Required work: Retype the entries below word for word, leaving out every picture.

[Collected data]
--------

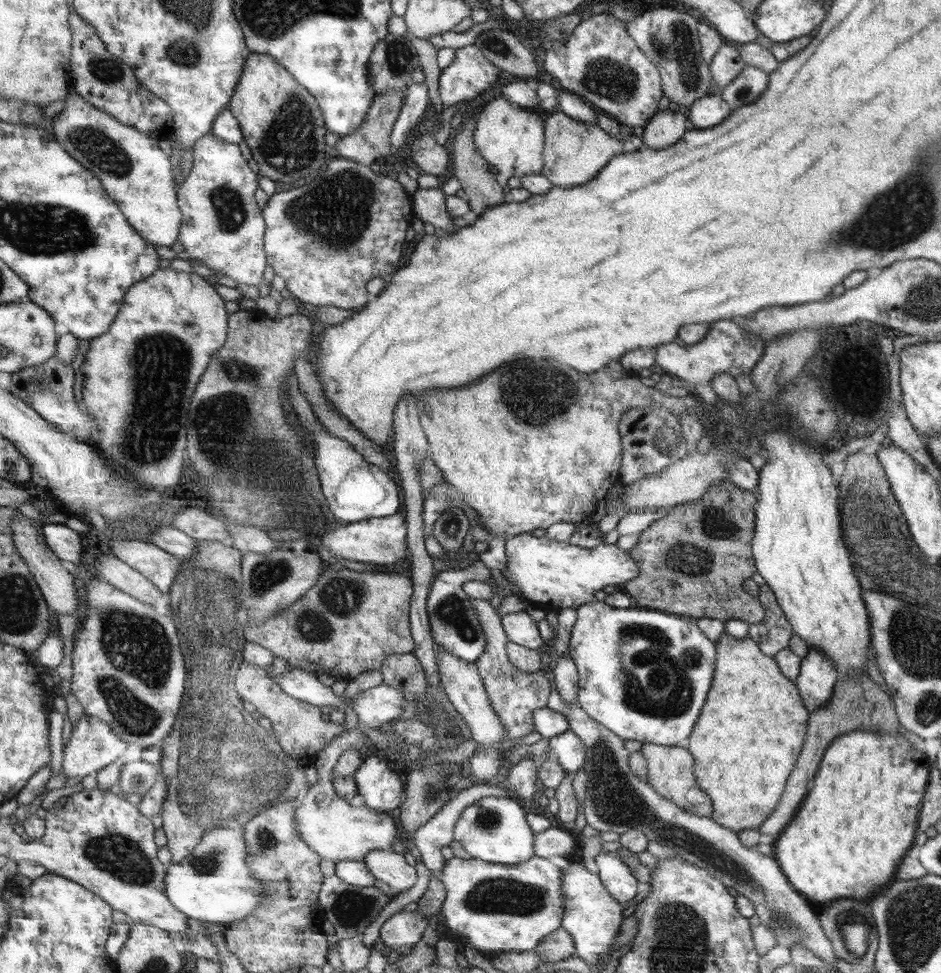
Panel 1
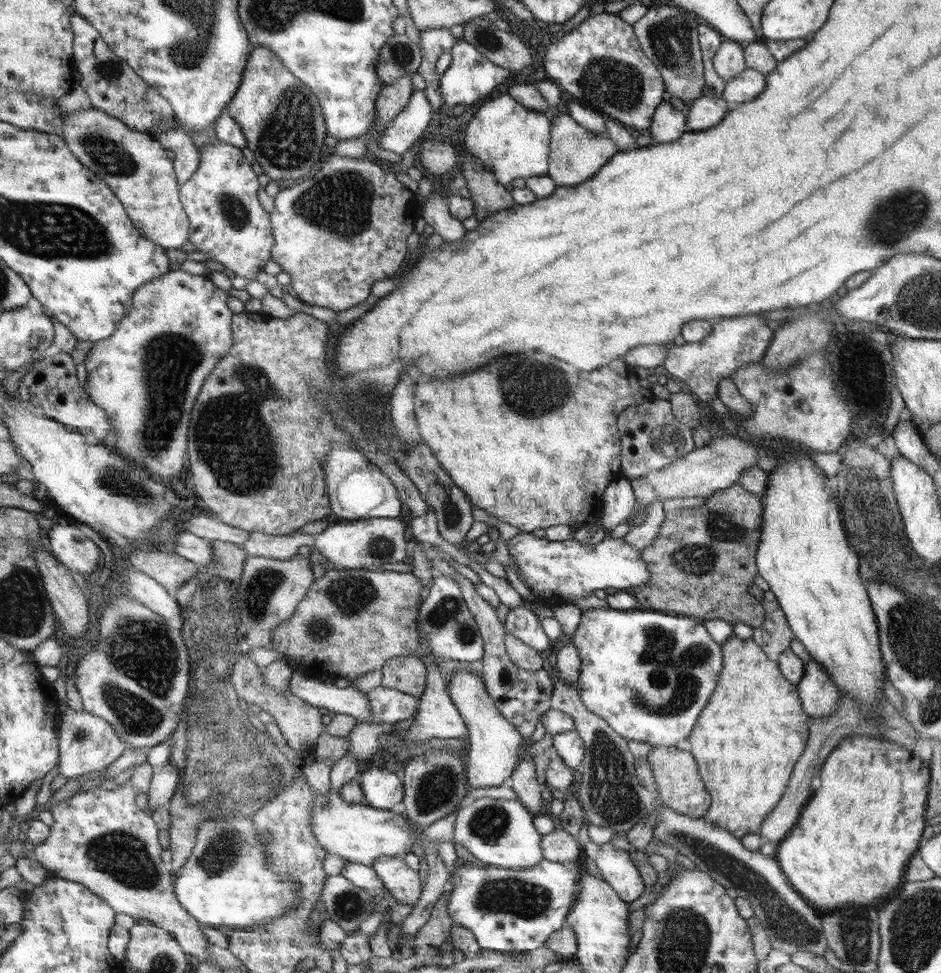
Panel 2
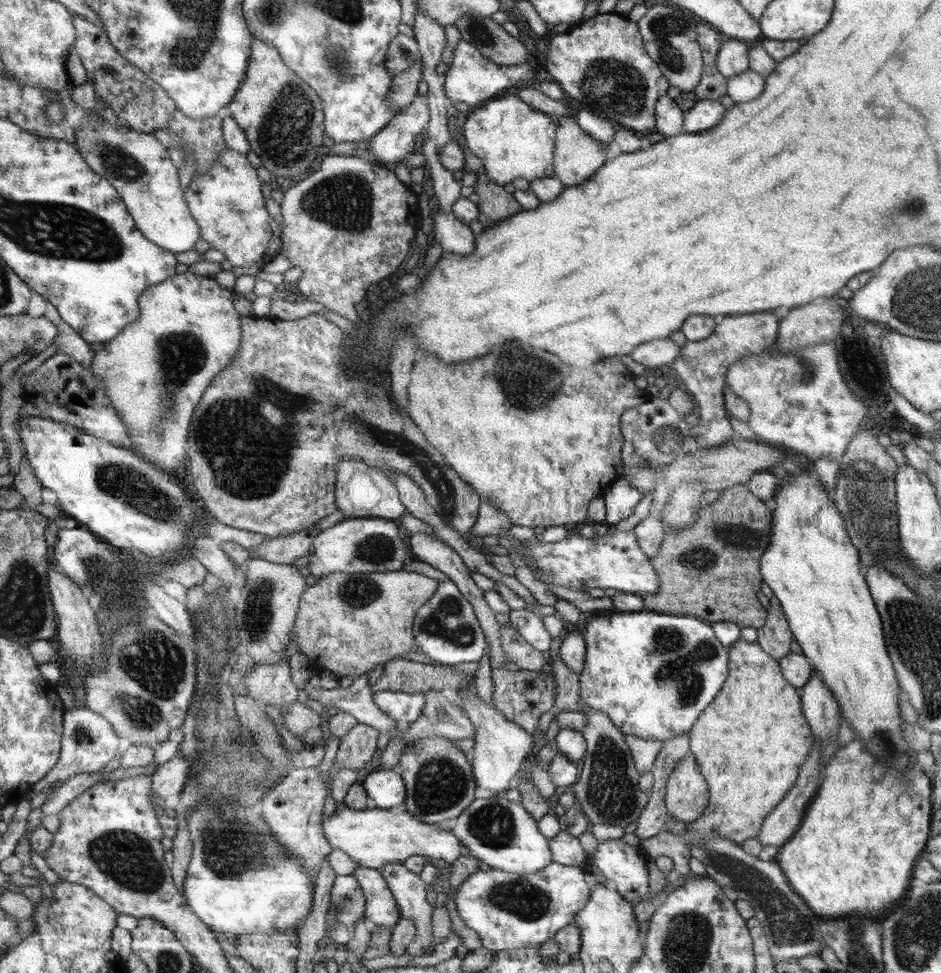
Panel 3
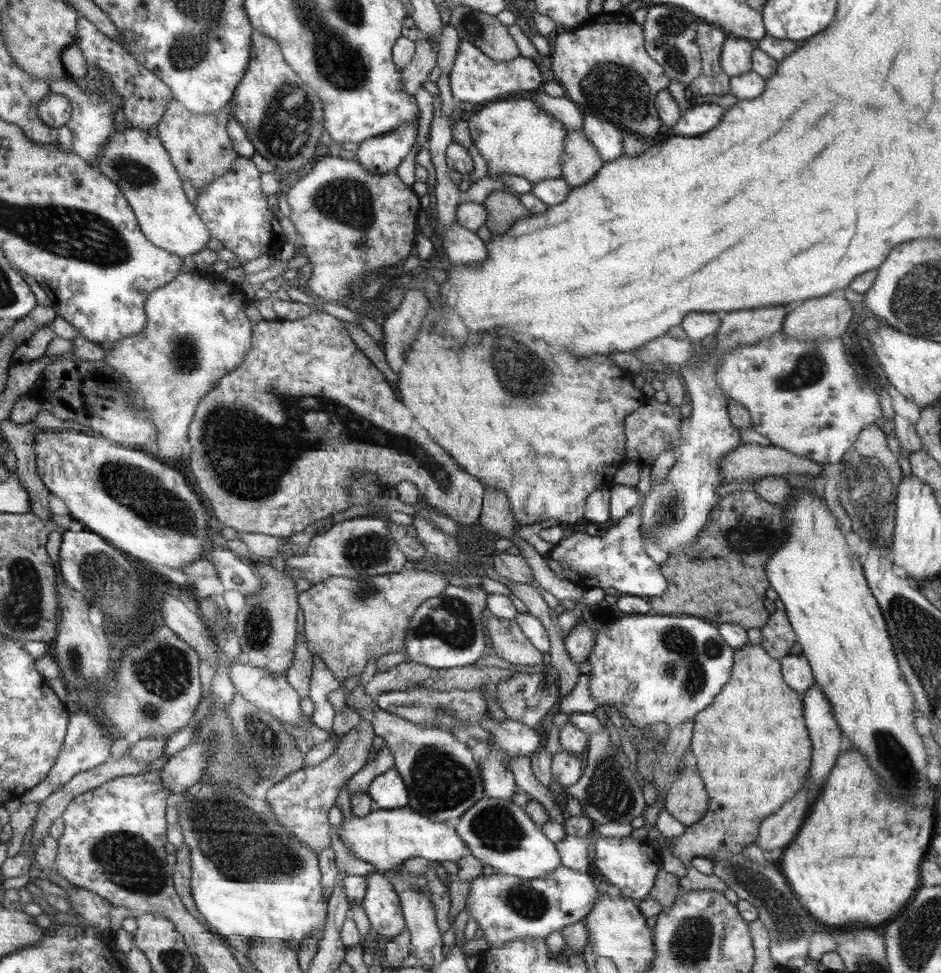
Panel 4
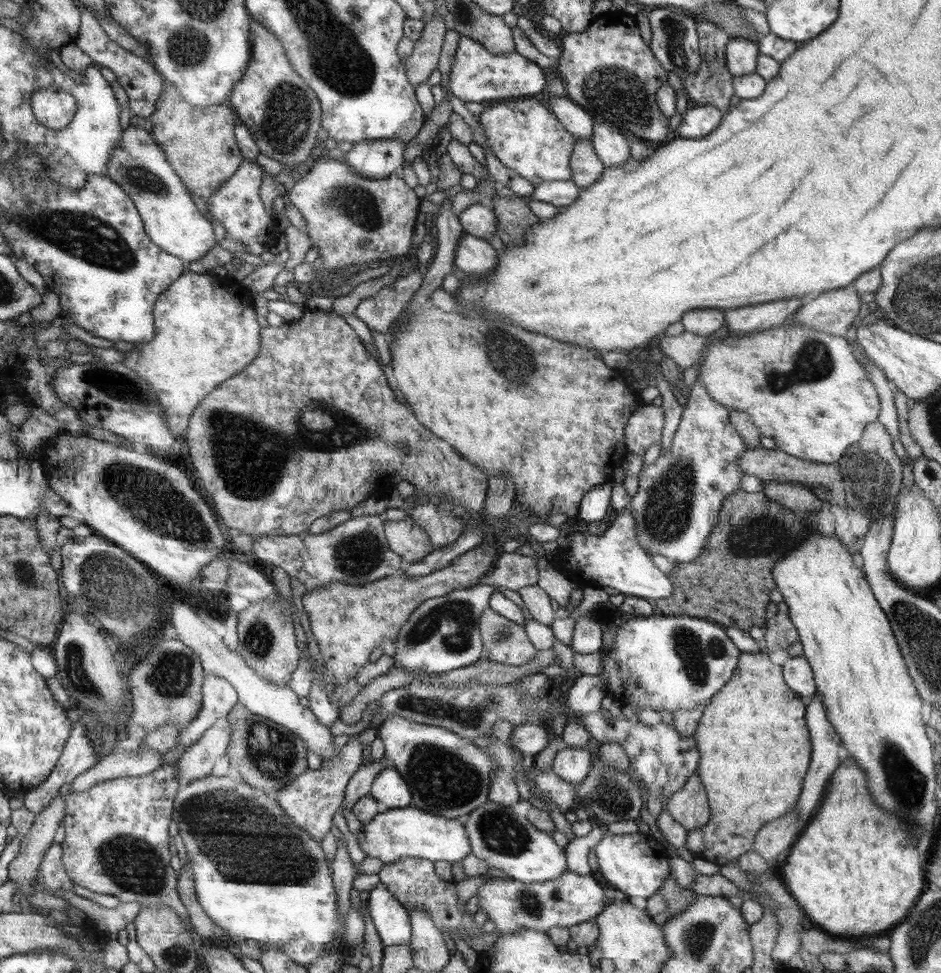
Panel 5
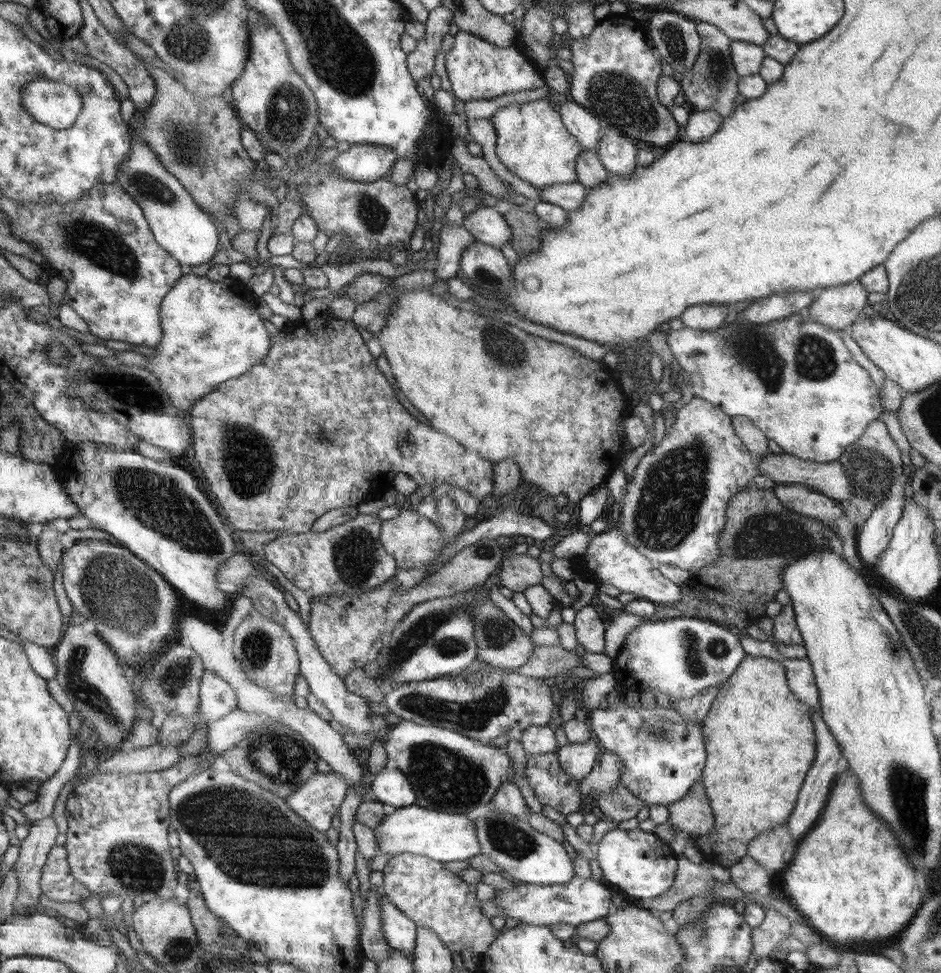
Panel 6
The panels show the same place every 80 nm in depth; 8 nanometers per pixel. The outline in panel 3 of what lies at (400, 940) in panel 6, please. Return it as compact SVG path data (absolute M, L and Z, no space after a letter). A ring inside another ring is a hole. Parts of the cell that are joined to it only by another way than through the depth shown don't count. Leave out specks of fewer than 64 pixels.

--------

Answer to this task:
Panel 1
Panel 2
Panel 3
Panel 4
Panel 5
Panel 6
The panels show the same place every 80 nm in depth; 8 nanometers per pixel. The outline in panel 3 of what lies at (400, 940) in panel 6, please. Return it as compact SVG path data (absolute M, L and Z, no space after a letter). A ring inside another ring is a hole. Parts of the cell that are joined to it only by another way than through the depth shown don't count. Leave out specks of fewer than 64 pixels.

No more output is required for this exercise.